Save on Taxes, Now and Next Year

by Lynn B. Johnson on March 26, 2010

TaxesSo, April 15 is right around the corner, and with it, the dreaded looming day to pay Uncle Sam. If you earned too much money last year and are looking for some ways to trim your tax bill now, as well as next year, look no further.

If you need a break now and have a few extra thousand dollars kicking around, now is a great time to invest that spare cash in a traditional IRA. Make a regular (NOT a rollover) contribution and see how it reduces your adjusted gross income.
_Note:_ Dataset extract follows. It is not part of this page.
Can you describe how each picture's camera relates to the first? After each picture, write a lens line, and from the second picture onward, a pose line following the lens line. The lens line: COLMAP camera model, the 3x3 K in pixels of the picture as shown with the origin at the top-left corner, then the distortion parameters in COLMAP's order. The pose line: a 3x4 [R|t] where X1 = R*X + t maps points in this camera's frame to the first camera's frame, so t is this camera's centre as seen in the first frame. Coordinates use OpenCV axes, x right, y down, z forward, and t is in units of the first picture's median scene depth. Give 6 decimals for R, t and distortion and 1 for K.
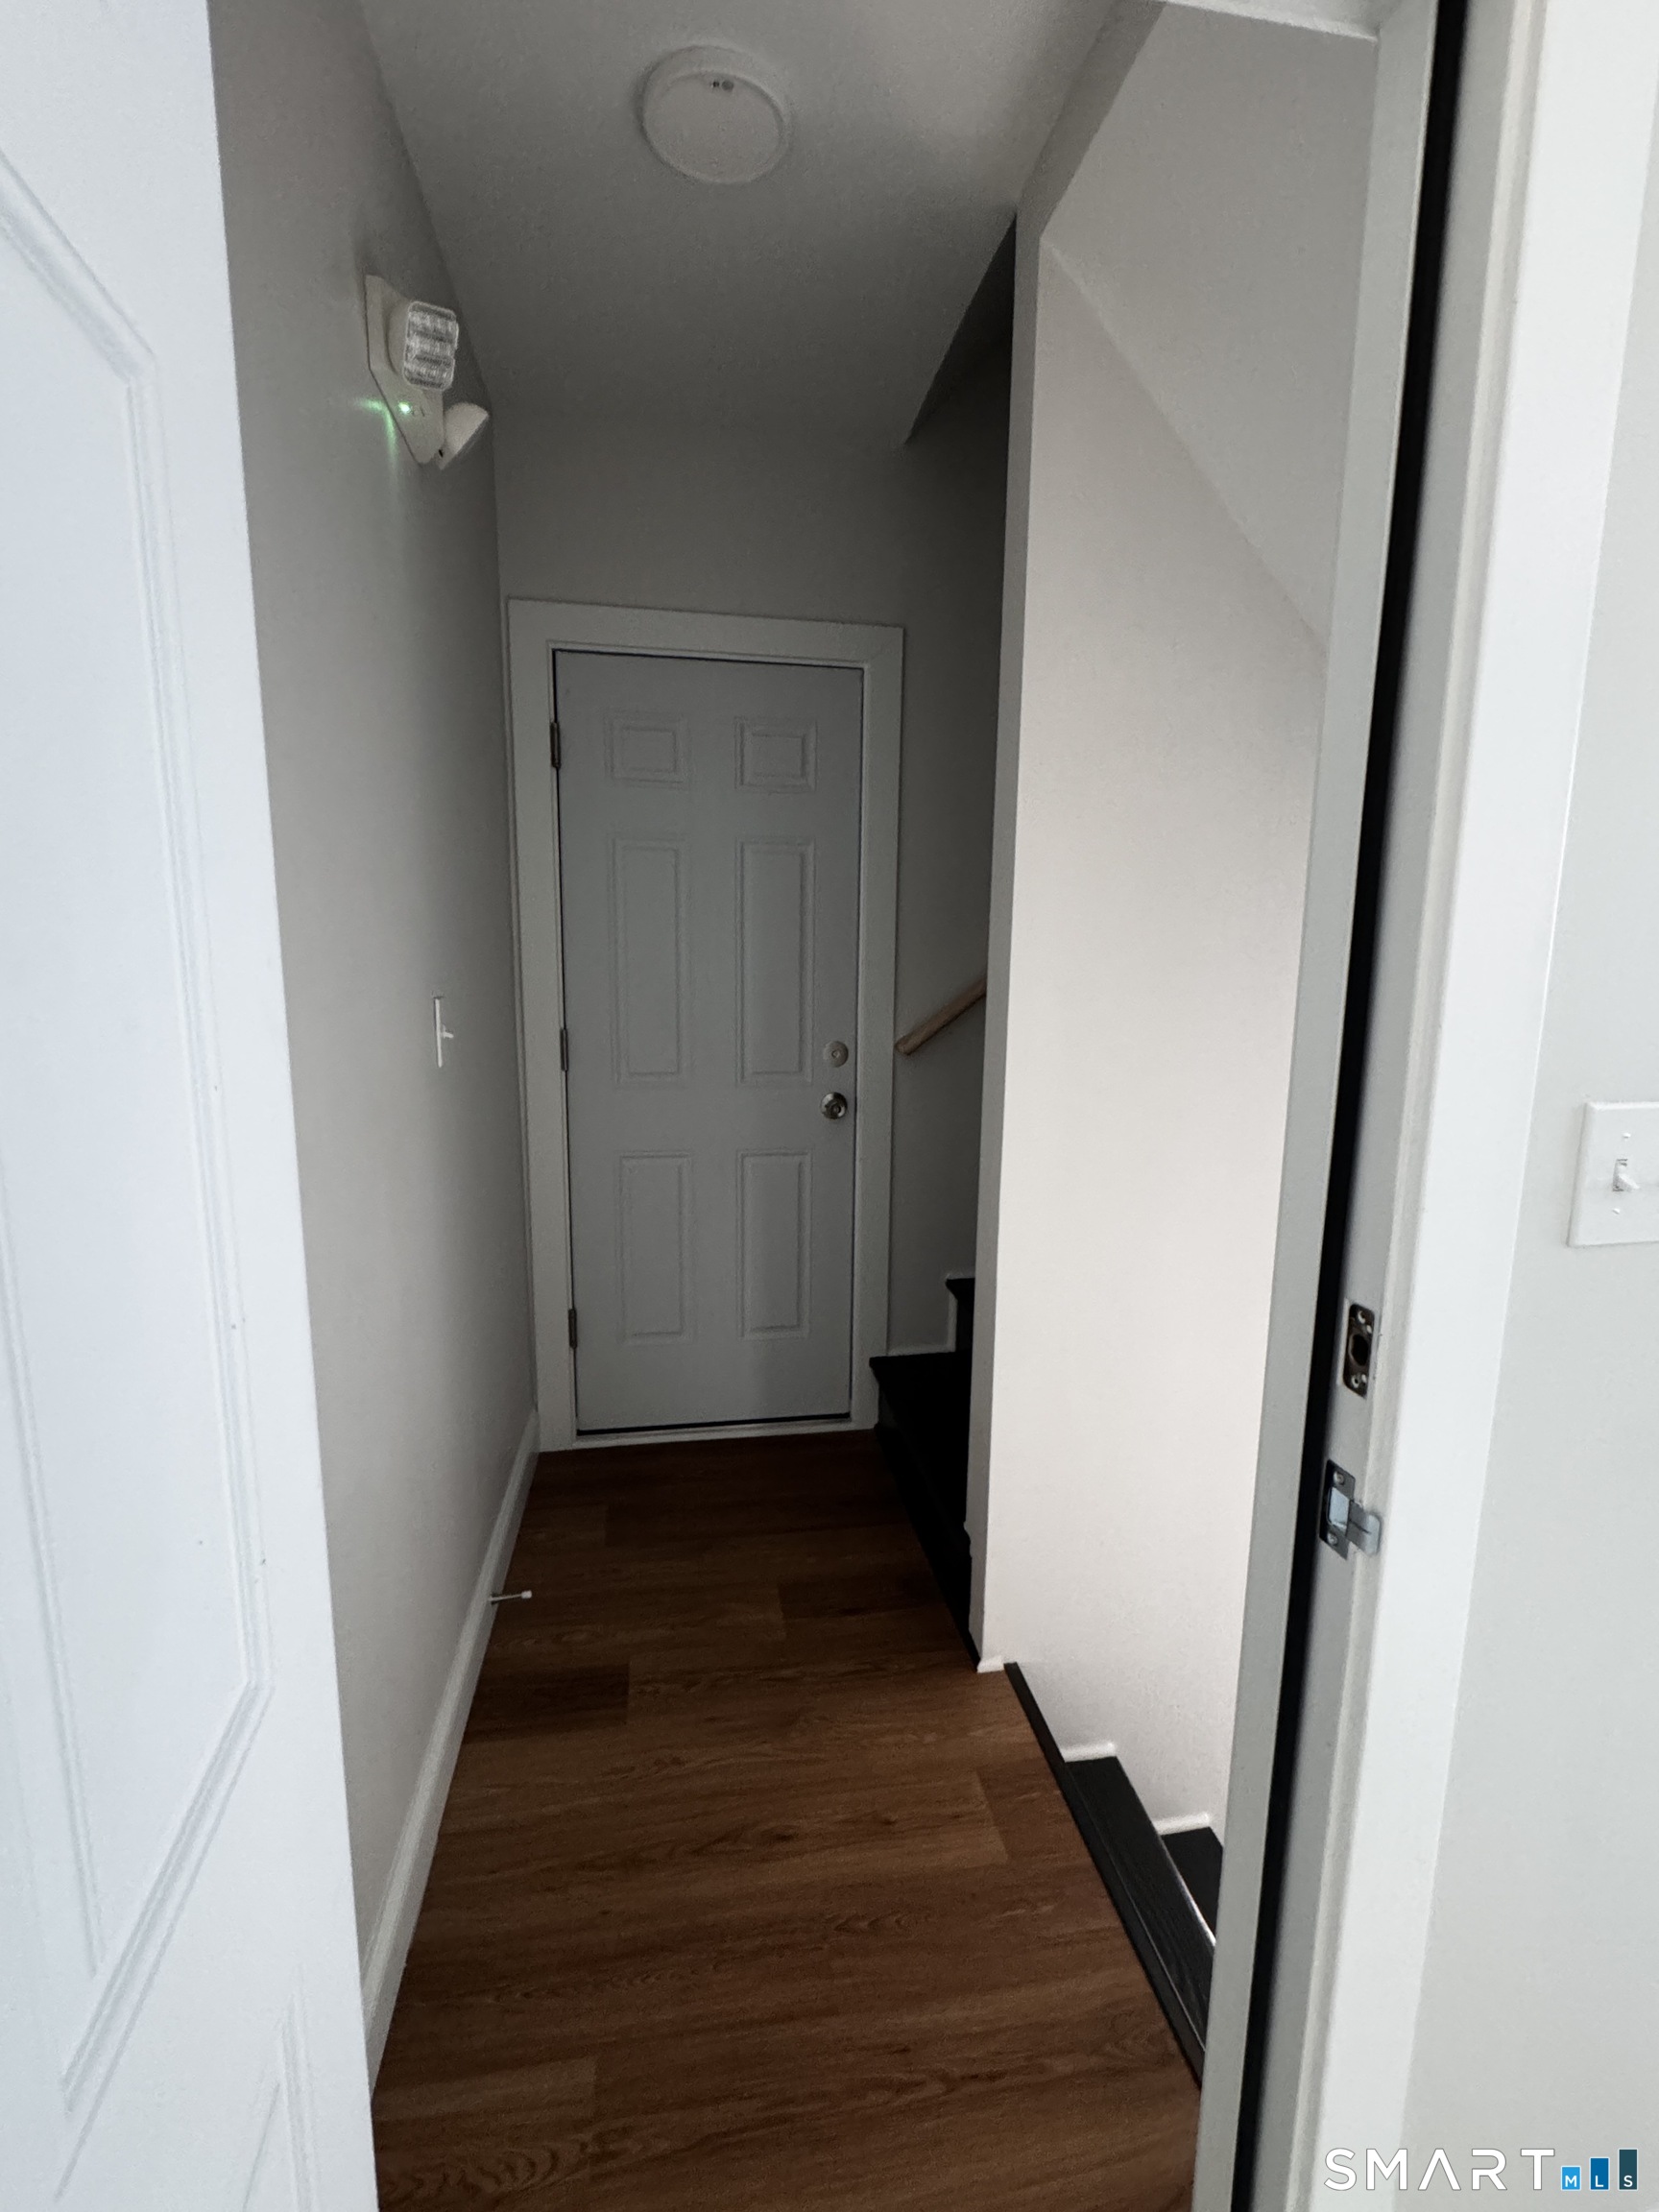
lens RADIAL K [[981.3, 0, 831.5], [0, 981.3, 1098.5], [0, 0, 1]] dist [-0.000384, 0.000229]
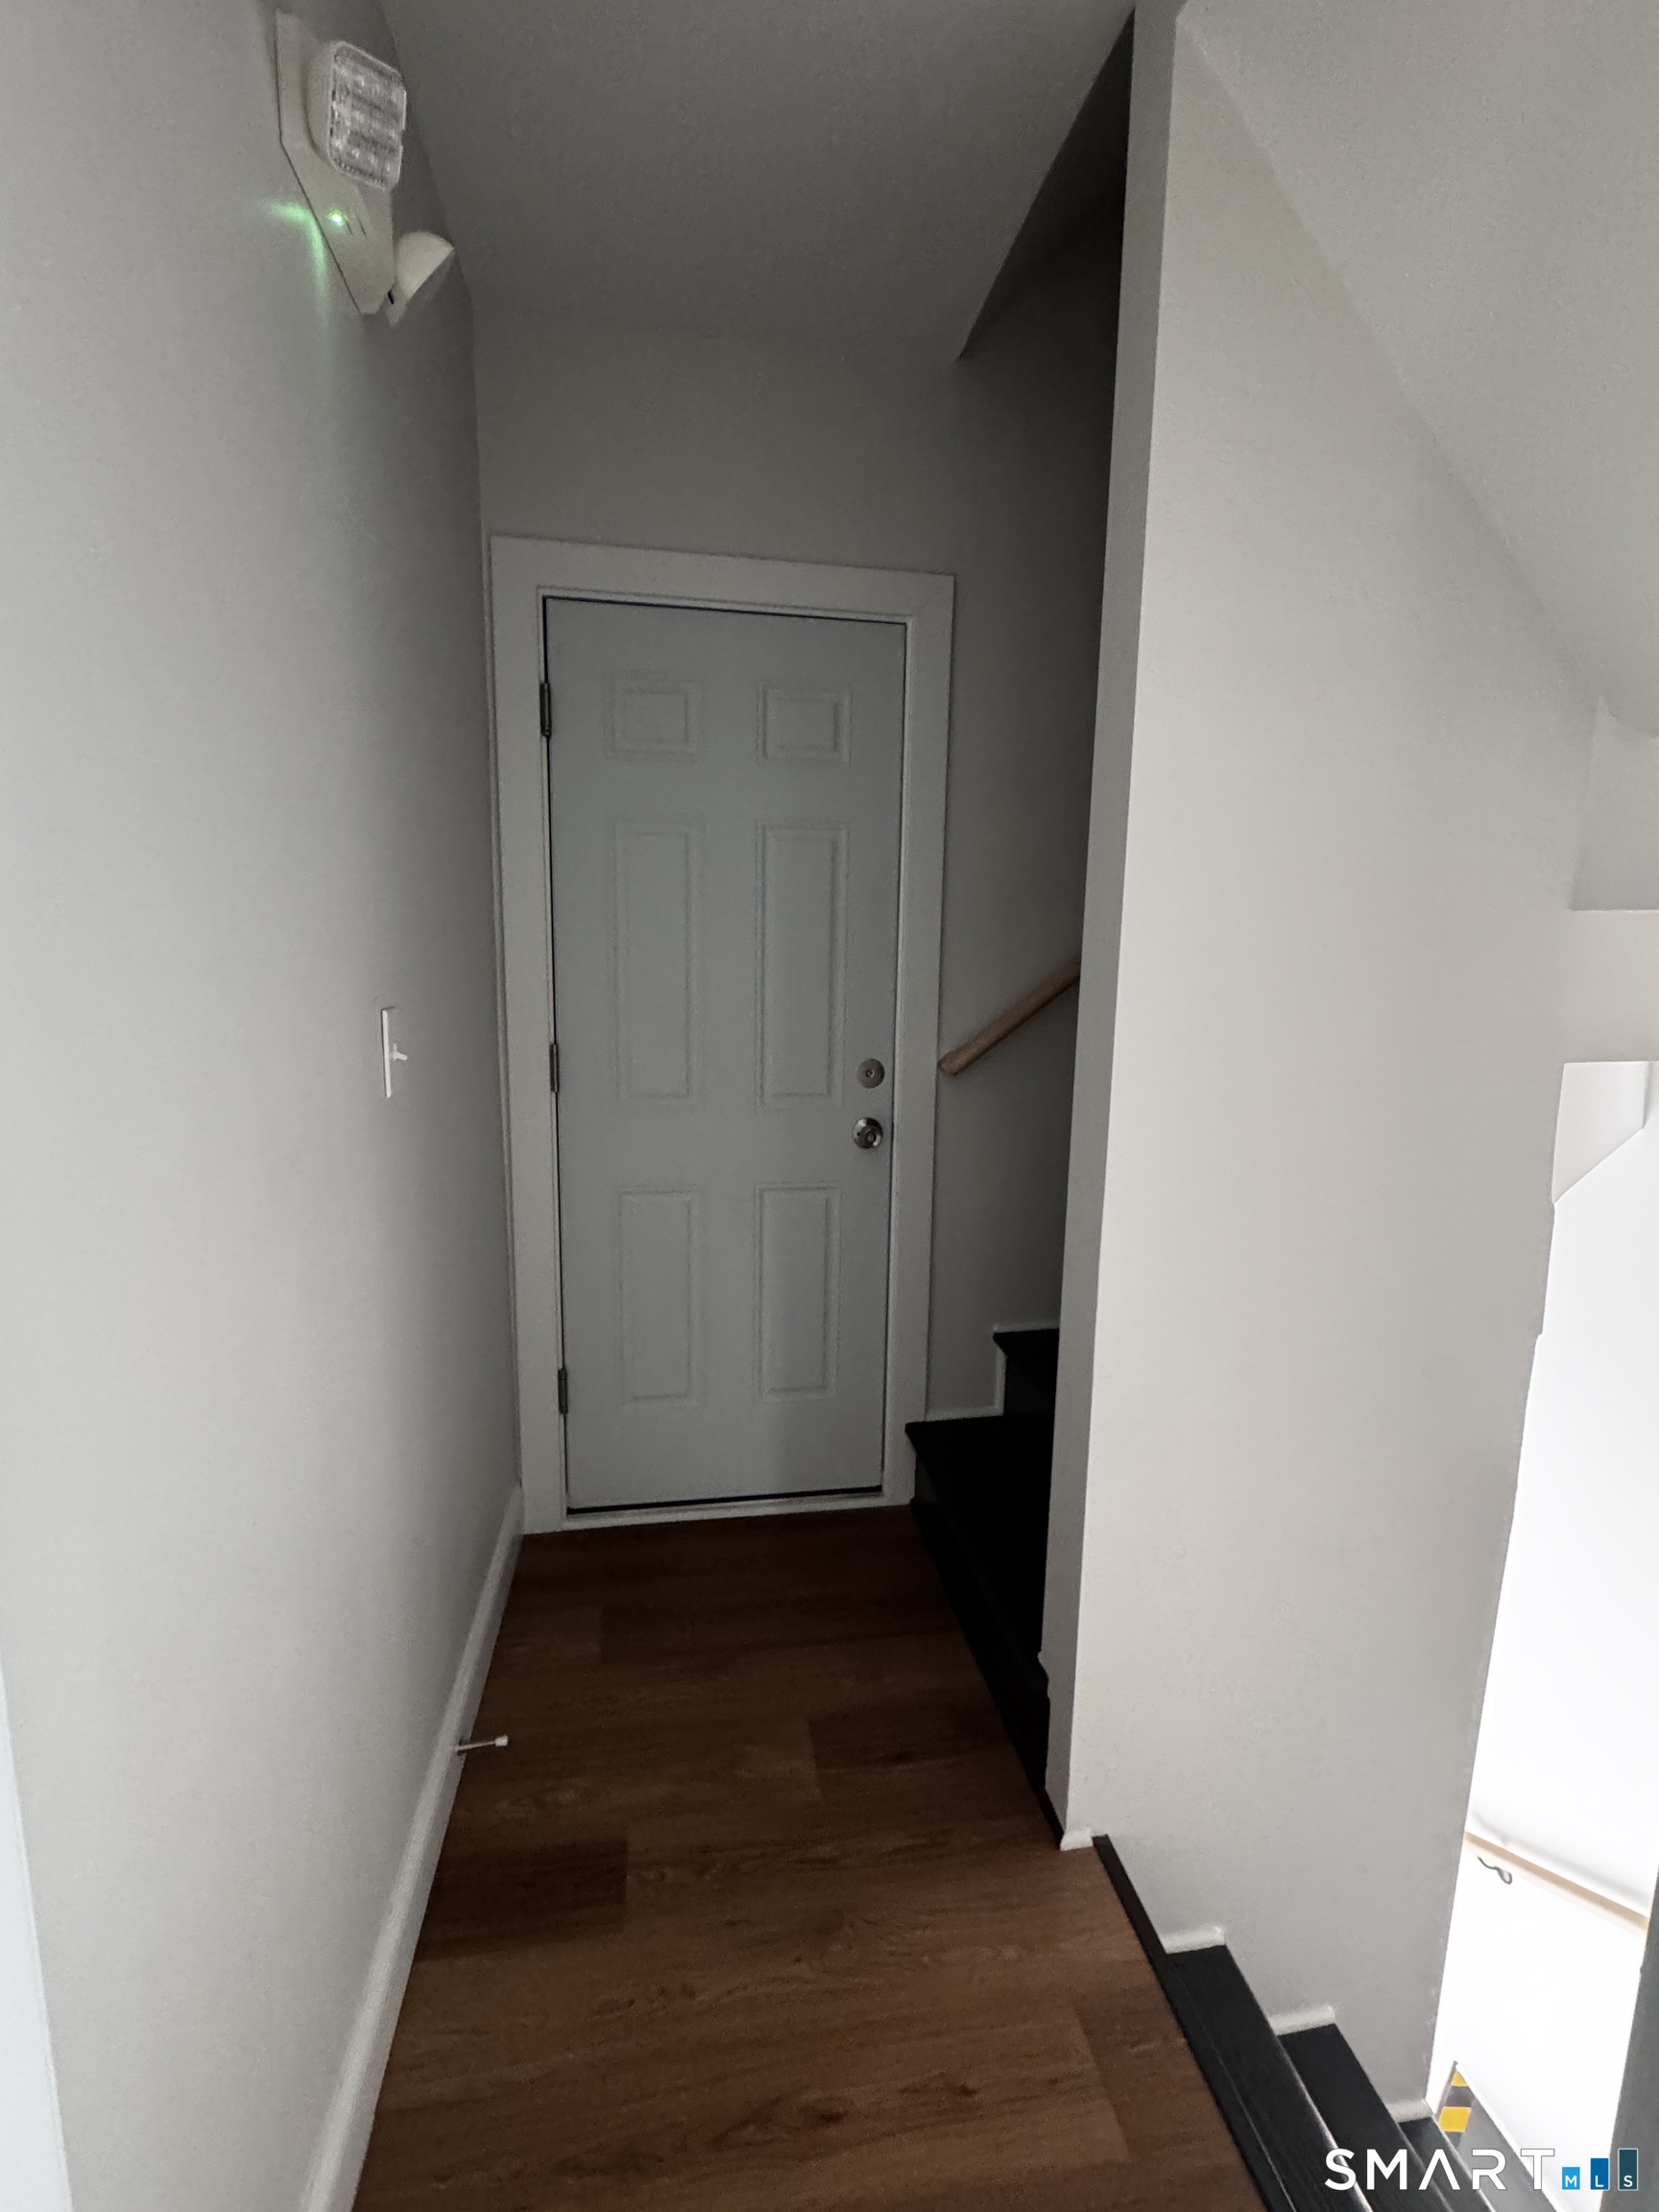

This will lower your tax bill across the board, though the maximum deduction is dependent upon your modified adjusted gross income total and also your filing status and cohabitation situation (where applicable).

These days, you can contribute $5,000, or $6,000 if  you’re age 50 or older. Additionally, if you’re married and filing jointly, both of you can contribute the maximum, even if only one of you is a wage-earner, so long as you earned at least $10,000. This minimum combined compensation limit rises depending upon whether one or both of you is age 50 or older, to $11,000 or $12,000, respectively.

If you qualify as a low-to middle-income taxpayer, check out the credit for qualified retirement savings contribution. This lets you claim a credit on your tax return for a percentage of the qualified retirement-plan contributions you made, based upon your income and filing status. Talk to your accountant, or check out the information on your Turbo Tax software.

You have until April 15 to make these investments, so get on the stick if you want to take advantage of the break for the 2009 tax year.

Looking ahead to next year’s tax bill: now is a great time to start moonlighting as something that has you working at home. As a hobbyist, you can list yourself as an “independent artist” and claim the income you make by selling your wares on eBay, etsy, or the like. As such, you can write off all applicable materials, books, magazines, etc. on your 2010 taxes.

Best of all, though, is that if you set up a special work-nook in your home, you can write off that square footage, as well as a percentage of your electricity and other applicable utilities, furniture, and job-related expenses.  The benefit of this is that if you itemize your deductions, and your deductions are higher than the standard deduction, then you save money! My husband has been doing this for years and, as a result, his hobby pays for itself. Not a bad deal!

(One more idea: if you get busy right now and have a kid before January 1, 2011, you’ll get an extra $1,000 tax credit. This is the only time that having a child will save you money, though, so don’t rush into it lightly.)